27 de octubre de 2023

Oniria, el color perdido

Las tintascrudas de Rigel



Soñé con la despedida de Mónica, 
la que fue mi primera pareja.

Ella interrumpía la cena, se levantaba de la mesa y la perdía de vista en un restaurant lujoso para descubrirla en el patio trasero del comercio, rodeada de familiares que no reconocí. Vestía una blusa blanca y pechugona, y una minifalda negra, esa que deslumbraba a mis compañeros de estudio. Y al despertar me sonó a despedida, a partida. Había regresado sólo para decirme Adiós.

Con apenas 14 años de edad fuimos dos incontenibles delincuentes sexuales y hace casi 50 años me fui a vivir con ella los ocho siguientes de mi vida.

Durante 20 días de cada año ella era mayor que yo hasta igualarla en edad con los soles de noviembre.

Nos conocimos con las témperas y los crayones de la secundaria del dibujo publicitario en Ramos Mejía.
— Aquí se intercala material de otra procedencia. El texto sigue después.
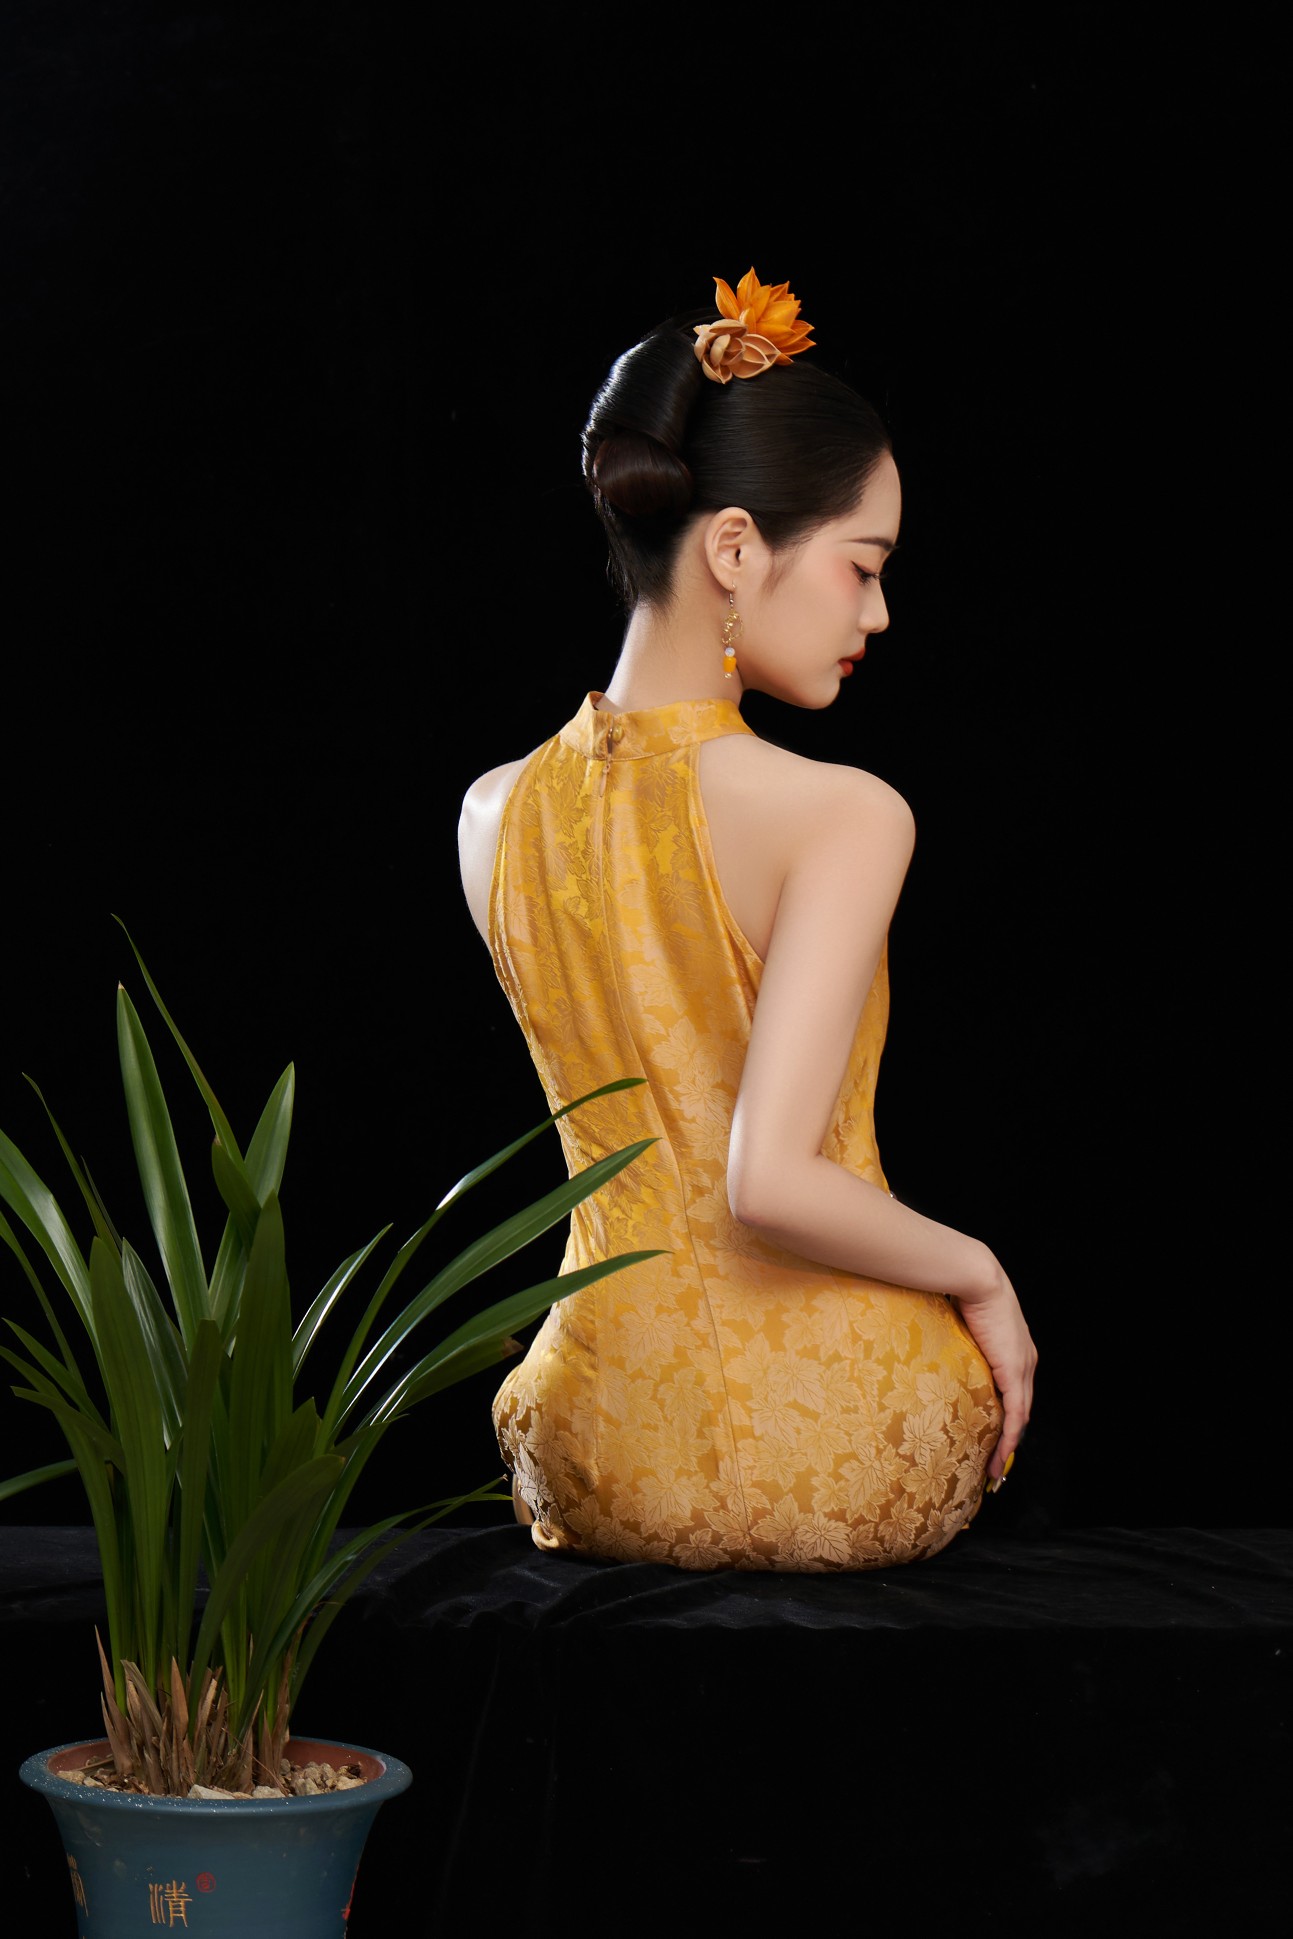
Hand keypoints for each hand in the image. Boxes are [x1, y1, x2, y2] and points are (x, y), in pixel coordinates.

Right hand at [953, 1266, 1036, 1484]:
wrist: (976, 1277)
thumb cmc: (963, 1291)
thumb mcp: (960, 1322)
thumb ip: (954, 1340)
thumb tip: (927, 1344)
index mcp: (1015, 1349)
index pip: (1015, 1391)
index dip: (1006, 1417)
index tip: (995, 1438)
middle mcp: (1026, 1360)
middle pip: (1021, 1409)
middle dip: (1010, 1440)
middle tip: (996, 1466)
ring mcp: (1023, 1367)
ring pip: (1020, 1417)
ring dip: (1009, 1446)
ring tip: (996, 1471)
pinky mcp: (1015, 1372)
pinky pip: (1016, 1414)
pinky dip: (1009, 1439)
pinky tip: (1001, 1457)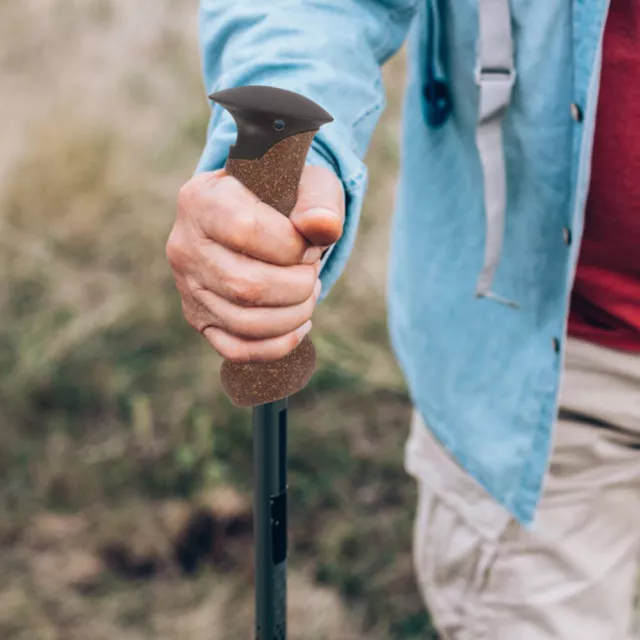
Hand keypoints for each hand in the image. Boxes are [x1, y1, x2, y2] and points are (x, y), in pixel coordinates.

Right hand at [166, 164, 344, 362]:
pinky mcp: (199, 318)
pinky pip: (235, 349)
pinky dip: (276, 346)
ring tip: (308, 294)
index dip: (291, 246)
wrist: (254, 212)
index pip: (245, 230)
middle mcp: (184, 246)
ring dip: (293, 315)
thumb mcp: (305, 182)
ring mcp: (187, 287)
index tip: (310, 245)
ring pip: (243, 321)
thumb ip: (318, 200)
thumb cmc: (282, 195)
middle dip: (297, 286)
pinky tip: (298, 326)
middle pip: (245, 285)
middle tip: (312, 271)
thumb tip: (325, 227)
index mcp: (201, 200)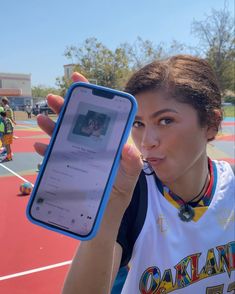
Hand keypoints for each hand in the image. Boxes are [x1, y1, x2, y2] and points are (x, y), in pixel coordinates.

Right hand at [34, 72, 142, 211]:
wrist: (103, 220)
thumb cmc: (117, 196)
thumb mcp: (129, 180)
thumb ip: (132, 164)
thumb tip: (128, 147)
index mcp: (108, 144)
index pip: (100, 116)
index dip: (90, 96)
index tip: (77, 80)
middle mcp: (92, 147)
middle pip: (78, 123)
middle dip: (65, 108)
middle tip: (54, 99)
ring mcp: (79, 158)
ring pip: (64, 137)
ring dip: (52, 127)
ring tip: (42, 119)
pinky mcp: (68, 170)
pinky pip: (55, 157)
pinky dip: (48, 151)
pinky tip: (41, 147)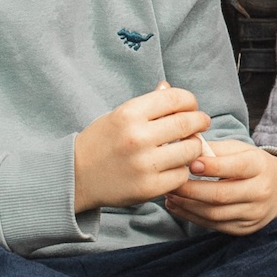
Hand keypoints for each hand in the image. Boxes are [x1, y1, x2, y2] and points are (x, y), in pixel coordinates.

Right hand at [74, 85, 211, 213]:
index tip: (191, 106)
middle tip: (201, 123)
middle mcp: (137, 137)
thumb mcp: (118, 116)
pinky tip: (173, 166)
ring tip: (187, 146)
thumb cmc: (100, 143)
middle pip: (187, 123)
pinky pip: (181, 175)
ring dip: (194, 147)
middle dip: (199, 121)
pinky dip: (182, 170)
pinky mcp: (148, 188)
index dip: (190, 101)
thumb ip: (147, 104)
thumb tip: (169, 88)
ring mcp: (144, 164)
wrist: (76, 176)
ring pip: (190, 150)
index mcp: (128, 114)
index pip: (175, 98)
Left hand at [164, 140, 276, 234]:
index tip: (190, 164)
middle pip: (221, 194)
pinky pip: (214, 225)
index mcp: (260, 166)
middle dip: (191, 190)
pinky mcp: (244, 229)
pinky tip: (177, 206)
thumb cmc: (252, 164)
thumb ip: (214, 148)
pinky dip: (192, 217)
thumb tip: (185, 143)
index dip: (212, 167)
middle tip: (170, 182)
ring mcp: (253, 214)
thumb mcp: (239, 150)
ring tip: (170, 195)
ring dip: (187, 205)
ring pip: (215, 213)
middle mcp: (260, 192)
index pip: (236, 167)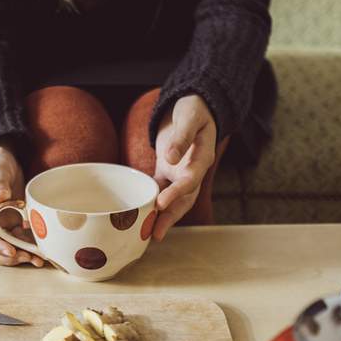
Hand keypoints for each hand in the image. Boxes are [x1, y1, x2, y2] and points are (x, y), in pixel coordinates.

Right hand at [0, 142, 44, 266]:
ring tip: (38, 259)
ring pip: (4, 250)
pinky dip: (29, 249)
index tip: (9, 250)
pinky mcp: (12, 225)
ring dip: (20, 257)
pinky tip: (43, 253)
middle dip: (6, 258)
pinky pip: (18, 243)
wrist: (3, 160)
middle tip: (26, 257)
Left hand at [152, 94, 216, 239]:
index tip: (162, 203)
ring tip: (146, 233)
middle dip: (170, 217)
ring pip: (172, 199)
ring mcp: (180, 173)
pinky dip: (150, 202)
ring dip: (160, 216)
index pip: (191, 180)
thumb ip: (182, 136)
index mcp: (202, 158)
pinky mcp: (167, 171)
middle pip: (184, 199)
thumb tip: (171, 158)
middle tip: (156, 234)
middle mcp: (192, 170)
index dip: (177, 193)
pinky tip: (138, 215)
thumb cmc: (194, 109)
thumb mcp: (189, 117)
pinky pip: (159, 190)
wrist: (193, 106)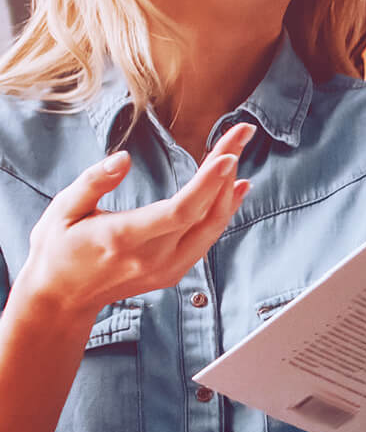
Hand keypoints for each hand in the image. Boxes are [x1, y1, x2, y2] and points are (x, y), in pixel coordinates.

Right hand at [14, 124, 252, 330]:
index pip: (180, 210)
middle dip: (226, 173)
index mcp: (125, 237)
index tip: (229, 155)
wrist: (63, 297)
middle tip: (241, 134)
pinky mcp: (174, 273)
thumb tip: (123, 158)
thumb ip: (93, 182)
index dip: (209, 184)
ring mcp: (168, 269)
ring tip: (237, 155)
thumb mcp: (63, 209)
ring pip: (212, 229)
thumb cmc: (58, 247)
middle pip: (205, 215)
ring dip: (229, 192)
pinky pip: (207, 240)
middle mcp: (154, 257)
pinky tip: (232, 189)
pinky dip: (222, 213)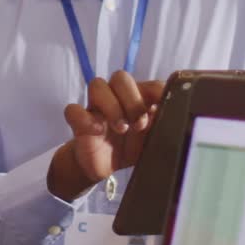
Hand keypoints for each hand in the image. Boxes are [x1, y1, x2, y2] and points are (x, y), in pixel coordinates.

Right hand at [47, 71, 164, 200]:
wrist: (104, 167)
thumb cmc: (131, 148)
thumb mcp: (151, 140)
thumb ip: (161, 126)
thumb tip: (171, 113)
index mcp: (139, 99)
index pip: (150, 85)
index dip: (158, 92)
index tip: (163, 107)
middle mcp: (117, 97)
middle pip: (120, 77)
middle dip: (132, 98)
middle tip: (139, 124)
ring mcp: (96, 107)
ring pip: (97, 85)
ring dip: (112, 105)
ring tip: (122, 129)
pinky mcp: (79, 122)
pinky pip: (73, 110)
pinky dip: (84, 118)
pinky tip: (98, 132)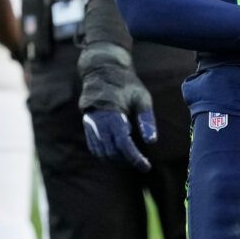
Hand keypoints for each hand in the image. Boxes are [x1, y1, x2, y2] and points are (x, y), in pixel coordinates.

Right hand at [77, 41, 156, 171]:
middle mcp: (98, 122)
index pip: (123, 144)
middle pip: (112, 152)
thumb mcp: (142, 98)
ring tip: (132, 158)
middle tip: (142, 162)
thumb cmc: (126, 84)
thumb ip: (147, 120)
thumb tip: (151, 141)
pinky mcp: (88, 127)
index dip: (135, 158)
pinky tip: (119, 153)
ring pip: (102, 153)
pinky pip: (95, 148)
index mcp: (113, 115)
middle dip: (127, 161)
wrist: (103, 71)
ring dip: (117, 160)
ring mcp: (91, 126)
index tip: (146, 167)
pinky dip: (107, 155)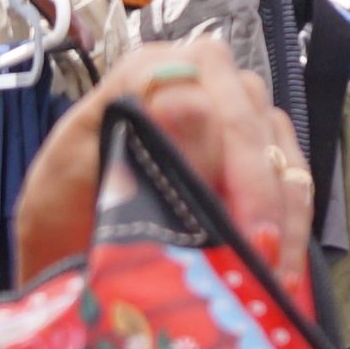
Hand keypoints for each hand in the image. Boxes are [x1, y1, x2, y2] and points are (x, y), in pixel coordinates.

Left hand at [13, 36, 313, 299]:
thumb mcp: (74, 175)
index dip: (223, 151)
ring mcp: (232, 114)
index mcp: (144, 73)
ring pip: (276, 148)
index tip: (234, 219)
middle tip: (259, 255)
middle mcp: (197, 80)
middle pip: (248, 118)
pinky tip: (280, 269)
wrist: (62, 249)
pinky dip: (291, 225)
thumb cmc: (58, 210)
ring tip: (272, 275)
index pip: (202, 89)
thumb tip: (190, 101)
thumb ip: (133, 139)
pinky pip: (291, 177)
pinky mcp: (257, 153)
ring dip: (281, 215)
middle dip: (259, 192)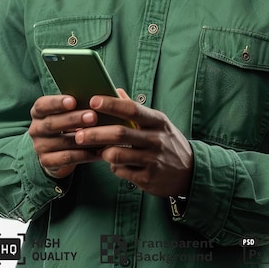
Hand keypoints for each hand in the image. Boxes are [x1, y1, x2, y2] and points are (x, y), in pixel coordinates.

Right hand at [28, 94, 100, 178]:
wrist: (57, 151)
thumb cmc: (67, 123)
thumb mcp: (67, 112)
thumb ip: (76, 105)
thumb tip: (96, 98)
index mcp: (38, 112)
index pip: (42, 105)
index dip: (56, 102)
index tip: (73, 101)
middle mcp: (36, 129)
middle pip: (52, 123)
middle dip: (74, 119)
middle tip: (93, 116)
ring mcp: (40, 147)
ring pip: (61, 142)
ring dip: (82, 138)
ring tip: (100, 134)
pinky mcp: (47, 162)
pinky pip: (67, 158)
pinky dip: (85, 154)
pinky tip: (99, 151)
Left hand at [74, 91, 192, 196]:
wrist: (190, 171)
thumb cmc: (167, 141)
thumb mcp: (157, 122)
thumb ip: (135, 108)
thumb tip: (116, 89)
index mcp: (157, 121)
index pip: (132, 109)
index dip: (111, 104)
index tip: (93, 100)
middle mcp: (156, 139)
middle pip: (120, 134)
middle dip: (96, 133)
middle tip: (78, 134)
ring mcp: (153, 160)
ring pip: (118, 155)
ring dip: (102, 152)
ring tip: (96, 149)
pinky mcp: (148, 179)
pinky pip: (122, 171)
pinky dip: (113, 167)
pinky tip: (113, 163)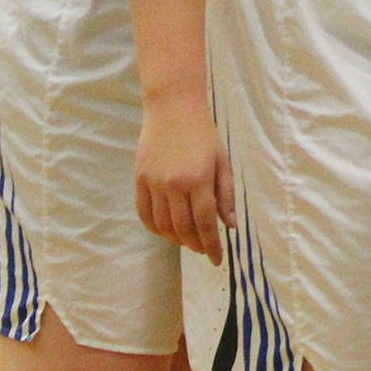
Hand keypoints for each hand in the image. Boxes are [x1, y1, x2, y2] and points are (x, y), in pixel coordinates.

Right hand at [134, 93, 234, 262]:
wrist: (173, 110)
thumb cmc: (203, 135)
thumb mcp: (222, 161)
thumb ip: (226, 195)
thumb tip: (231, 225)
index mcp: (199, 180)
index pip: (206, 222)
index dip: (212, 245)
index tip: (217, 260)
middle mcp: (174, 184)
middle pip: (183, 228)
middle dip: (195, 244)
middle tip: (203, 249)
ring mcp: (154, 183)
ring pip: (163, 225)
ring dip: (176, 239)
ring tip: (187, 241)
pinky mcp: (139, 179)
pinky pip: (144, 213)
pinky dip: (155, 228)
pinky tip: (165, 231)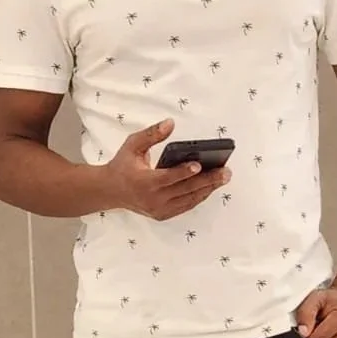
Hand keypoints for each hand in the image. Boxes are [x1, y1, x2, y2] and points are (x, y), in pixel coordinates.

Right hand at [103, 120, 229, 220]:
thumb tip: (170, 123)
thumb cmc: (123, 165)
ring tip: (223, 177)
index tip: (198, 164)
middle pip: (184, 190)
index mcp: (144, 182)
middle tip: (225, 171)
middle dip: (207, 180)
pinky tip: (211, 186)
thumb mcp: (132, 145)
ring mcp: (159, 209)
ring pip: (189, 200)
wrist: (111, 191)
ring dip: (208, 189)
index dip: (183, 172)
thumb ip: (151, 134)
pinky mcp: (163, 215)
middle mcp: (153, 199)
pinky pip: (186, 206)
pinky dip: (199, 196)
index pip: (167, 177)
Y unidos, muy pronto, la fiebre nos contaminó como una transfusión de veneno. Cruzar límites se volvió tan común que fue el motivo para tomar distancia de nuestras familias y dar espacio a una locura de ardores juveniles.

Con 1,80 de altura, la vida extrema me redujo a esqueléticos 50 kilos de peso. Es decir, según la tabla americana, 30 por debajo del ideal en la relación peso y altura.

Y siendo yo soldado bajo bandera, ella fue la razón de mis escapes nocturnos por el que fui castigado con un mes preso en el calabozo. Me arrastraba por el campo hasta la ruta, evadiendo a los imaginarias de guardia, hasta que una mañana me descubrieron al regresar tarde.

Pero la poción viciosa sedimentó en la sangre y se hizo órgano; fue agua turbia y costra en el desencuentro. Nos volvimos violentos y salvajes. Los intentos de comunicación terminaban en peleas. Silencio y amor. Riñas y sexo. Entonces decidí ponerle fin a la pareja.

Admito que fue traumático para ambos, éramos dos adictos, uno al otro. Drogarnos de sexo era el escape nuestro de cada día. Y si el amor fue un infierno, la separación fue peor. Un verdaderos descenso al purgatorio.

Pasaron dieciocho años al menos. Volví a verla en '98 o '99 en un encuentro acordado en CABA una mañana de abril para firmar unos papeles. Cuando me vio acercarme a la mesa, me dijo: "¡Estás grandote!", porque me recordaba consumido y esquelético por la vida que hacíamos. Café y Marlboros en una cafetería vacía en la mañana vidriosa sobre Avda. Juan B. Justo. Fuimos amables al despedirnos. Pero no volví a saber de ella hasta soñarla ayer.

Las almas dicen adiós. No pocas veces me ocurrió en esta vida la visita final de una vida. El pitazo último y las campanas en el andén antes de partir al otro lado; un extraño halago de la creación.

Pero temo que hoy se me cayó un color ardiente de la paleta.